Has anyone else noticed a shift in the past week, or so? Updates have slowed, this strange way of living has taken on an even stranger sense of normalcy. The question of, 'what kind of people will we be in isolation?' has receded to make way for a new one: who will we be on the other side?
This may be an unpopular opinion (I hope to find out) but I'll miss the selves we've become in the face of this pandemic. I know, the reports of hoarding toilet paper et al. don't speak to the best of the human race but as with much news, they ignore the middle ground, the subtle good.
In the past weeks I've encountered more kindness from strangers than any time in recent memory.
I've met neighbours, commiserated at social distance with people on the street, and shared real smiles of solidarity with essential workers and people in supermarket lines. This must be what community feels like. And it goes further than the face-to-face. Digital communication has been softened by empathy. Notes of genuine care from out-of-touch acquaintances bring warmth despite the uncertainty.
They’re doing it, I assume for the same reason I am. They know, because I’m human, that life is kind of rough lately. I know it’s rough for them too.
The coronavirus has given us something undoubtedly in common. Perhaps what we forgot in the rush of our previous existence was, it's always existed.
The thing about life is someone is always going through something at one point or another. That person you just emailed an urgent to; the barista who got your order wrong; the guy calling from Oxfam. Most often, we just don’t know it. But as people who go through things ourselves – break-ups, existential crises, illness, the deaths of those we love – we probably should.

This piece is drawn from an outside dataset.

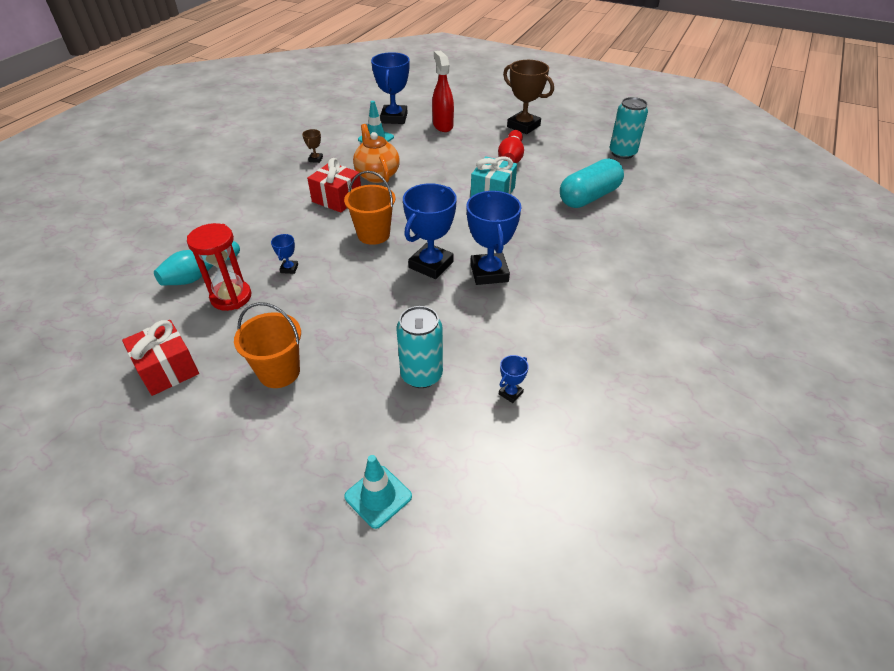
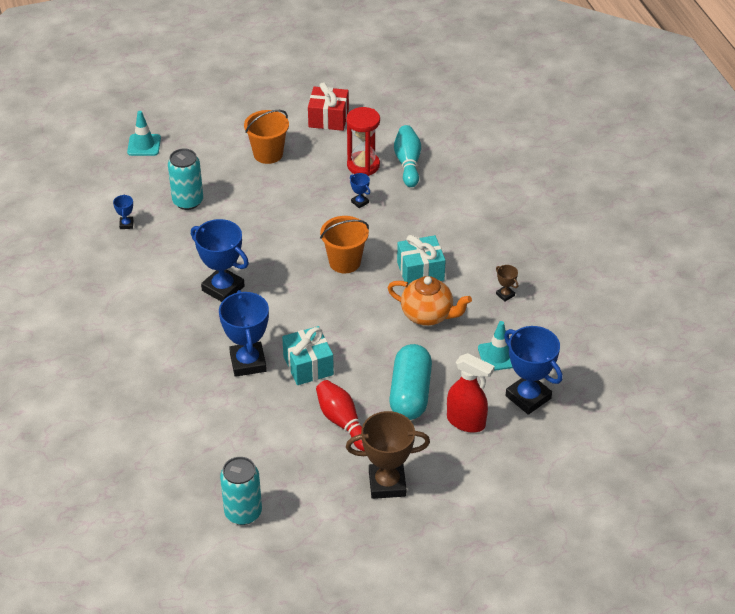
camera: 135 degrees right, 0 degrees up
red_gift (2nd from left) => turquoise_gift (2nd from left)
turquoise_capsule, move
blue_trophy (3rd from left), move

In our constant efforts to achieve efficiency we might argue there's no time to dwell on people's feelings. But while taking the time required for a more considered existence is also part of our post-isolation plans - it needn't be one or the other. Kindness actually requires very little additional effort. From it, interactions - and actions - flow easily. Not to mention it feels better. And it's contagious - in a good way.
On the other side of this current way of being, I hope we’ll remember (to quote Patti Smith) that we're all alive together. And that we'll continue to choose softness.